The folks who built the Pulse Sensor had a great sample project (see project on GitHub) that you could base on IF you were using the Arduino UNO. It picks up your Pulse Rate in BPM and displays it in Arduino IDE’s serial monitor. Unfortunately, its usage of ISR2 Timer 2 Interrupt Service Routine that reads the pulse signal every 2 milliseconds is not supported by the Espressolite:

  Signal = analogRead(pulsePin);              
  sampleCounter += 2;                         
  int N = sampleCounter - lastBeatTime;       

  if(Signal < thresh && N > (IBI/5)*3){       
    if (Signal < T){                       
      T = Signal;                        

  if(Signal > thresh && Signal > P){          
    P = Signal;                             

Fortunately, Peter Mortan, a retired engineer from Scotland had a great idea to replace this using a Ticker library for the ESP8266. You can find his codes on Github here. This solved my problem reading pulse rate into the Espressolite.

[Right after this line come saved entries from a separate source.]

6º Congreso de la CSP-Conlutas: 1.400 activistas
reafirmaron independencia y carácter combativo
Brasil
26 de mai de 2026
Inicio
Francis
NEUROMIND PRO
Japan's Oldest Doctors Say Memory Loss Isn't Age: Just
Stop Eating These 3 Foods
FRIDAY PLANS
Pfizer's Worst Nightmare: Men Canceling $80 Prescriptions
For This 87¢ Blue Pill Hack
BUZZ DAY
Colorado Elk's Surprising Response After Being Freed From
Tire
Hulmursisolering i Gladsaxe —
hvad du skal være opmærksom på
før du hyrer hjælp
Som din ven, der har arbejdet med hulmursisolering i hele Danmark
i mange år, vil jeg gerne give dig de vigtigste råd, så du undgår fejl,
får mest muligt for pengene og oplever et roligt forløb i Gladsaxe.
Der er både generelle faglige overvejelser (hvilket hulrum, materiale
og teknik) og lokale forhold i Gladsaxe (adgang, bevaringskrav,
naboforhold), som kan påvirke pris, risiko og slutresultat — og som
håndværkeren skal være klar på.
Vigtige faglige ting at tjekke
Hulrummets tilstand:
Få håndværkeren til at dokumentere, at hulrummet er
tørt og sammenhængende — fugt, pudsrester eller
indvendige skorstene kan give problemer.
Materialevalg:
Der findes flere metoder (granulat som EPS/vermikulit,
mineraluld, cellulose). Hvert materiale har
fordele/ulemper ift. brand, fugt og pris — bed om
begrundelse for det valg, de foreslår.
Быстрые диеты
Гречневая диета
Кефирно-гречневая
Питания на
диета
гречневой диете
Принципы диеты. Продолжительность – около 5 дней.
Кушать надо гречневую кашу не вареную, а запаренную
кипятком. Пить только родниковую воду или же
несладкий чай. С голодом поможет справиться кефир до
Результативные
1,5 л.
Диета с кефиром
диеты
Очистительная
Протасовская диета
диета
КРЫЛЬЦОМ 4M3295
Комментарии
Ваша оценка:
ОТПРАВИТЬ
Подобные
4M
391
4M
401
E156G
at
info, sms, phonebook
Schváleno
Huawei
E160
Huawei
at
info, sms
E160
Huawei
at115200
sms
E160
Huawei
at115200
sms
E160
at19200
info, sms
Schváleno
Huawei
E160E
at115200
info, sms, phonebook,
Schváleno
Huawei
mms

Pairing the HM-10s & making them talk

The Pulse Sender will be the central device and the Pulse Receiver, the peripheral device. To pair them and to have the Pulse Sender send pulse to the Pulse Receiver, I depended tremendously on the guidance provided by Martyn Currey in his writing on HM-10s. You can read it here.

How It Looks

This really isn’t how the Pulse Sender and Pulse Receive should look like in production. I mean, the Pulse Sender should strap around your wrist and the Pulse Receiver should hang around your waist.

This is the heart rate sensor on the pulse sender

The OLED on the pulse receiver. The pulse rate will show up on the OLED screen

I will get around to replacing the Power Banks with lithium ion batteries and 3D print the cases at some point I promise. 

Apologies for the video quality. This is how it looks like when wrapped around my finger. I could stick on my wrist and it will read my pulse too.


Find them in my Github repository here.

What’s Next?

This project is obviously incomplete, but I have learnt all that I wished to for now. This is what I will do on the next iteration:

  1. Not hard code the HM-10 pairing codes. There should be a button to allow the Pulse Sender and Pulse Receiver to pair.
  2. Send pulse to cloud via Sigfox amd forget about Wifi and 4G altogether.
  3. Design and build cases for both Pulse Sender and Pulse Receiver.
  4. Add a GPS to the Pulse Receiver so that I know the user’s location.